Defendant argues that Plaintiff's EEOC Charge dated October 7, 2021 (Doc. 73-2) “provides no facts in support of either a race or sex/gender or hostile work environment claim and therefore she failed to exhaust these claims.” (Def. Br. at 9). The EEOC Charge alleges that Plaintiff was terminated because of discrimination “based on [her] race as an African American and for my earlier complaints of sexual harassment.” (Doc. 73-2 at 6). The EEOC Charge provides a detailed account of Mirza's alleged sexual harassment, as well as the interactions between Plaintiff and Adimari giving rise to the sex discrimination and hostile work environment claims. The EEOC Charge thus provides sufficient notice “to investigate discrimination on” the bases alleged in the Second Amended Complaint. Mathirampuzha, 548 F.3d at 77.
Accordingly, the Court holds that Plaintiff has sufficiently exhausted her Title VII claims for discrimination and retaliation.

The problem - Resume the court opinion on exhausting the EEOC charge, starting right after its final sentence.

Collected data -
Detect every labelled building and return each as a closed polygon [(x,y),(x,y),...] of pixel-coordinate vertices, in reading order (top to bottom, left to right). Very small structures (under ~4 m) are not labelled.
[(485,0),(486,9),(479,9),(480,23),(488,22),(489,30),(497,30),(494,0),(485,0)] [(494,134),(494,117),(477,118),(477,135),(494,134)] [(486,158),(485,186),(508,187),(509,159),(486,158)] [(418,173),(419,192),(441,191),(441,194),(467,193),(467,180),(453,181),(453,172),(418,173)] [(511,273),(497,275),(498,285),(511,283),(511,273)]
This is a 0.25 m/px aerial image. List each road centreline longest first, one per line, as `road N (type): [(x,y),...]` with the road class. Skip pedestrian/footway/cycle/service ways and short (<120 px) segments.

Result of this exercise -
2. Timeliness of Title VII Claims
Claims brought under Title VII must meet a timeliness requirement with respect to the filing of the EEOC Charge. “Title VII provides that, in these circumstances, a charge ‘shall be filed by or on behalf of the person aggrieved within three hundred days after the alleged unlawful employment practice occurred.'” Reyes v. Westchester Cnty. Health Care Corp., No. 21-00410, 2021 WL 4944285, at *4 (2d Cir. Oct. 25, 2021). “This statutory requirement ‘operates as a statute of limitations.'” Banks v. Gen. Motors, LLC, 81 F.4th 242, 259 (2d Cir. 2023) (quoting Zipes v. Trans World Airlines, Inc., 455 U.S. 385, 394 (1982)). “Claims outside this window are time-barred, except when the claims are part of a continuing violation; otherwise time-barred claims may proceed when separate acts ‘collectively constitute one unlawful employment practice.'” Staten v. City of New York, 726 Fed.Appx. 40, 43 (2d Cir. 2018) (quoting Washington v. Cty. of Rockland, 373 F.3d 310, 318 (2d Cir. 2004)). Defendants argue that “any claims that occurred 300 days prior to October 7, 2021 or before December 11, 2020 are time-barred.” (Def. Br. at 9). Plaintiff does not address the timeliness of her Title VII claims in her opposition, but instead generally argues that “Defendants failed to meet their prima facie burden of demonstrating that Plaintiff's claims are time-barred, or that the continuing violations doctrine does not apply to claims alleged to have been part of a continuing pattern of conduct.” (Pl. Br. at 20).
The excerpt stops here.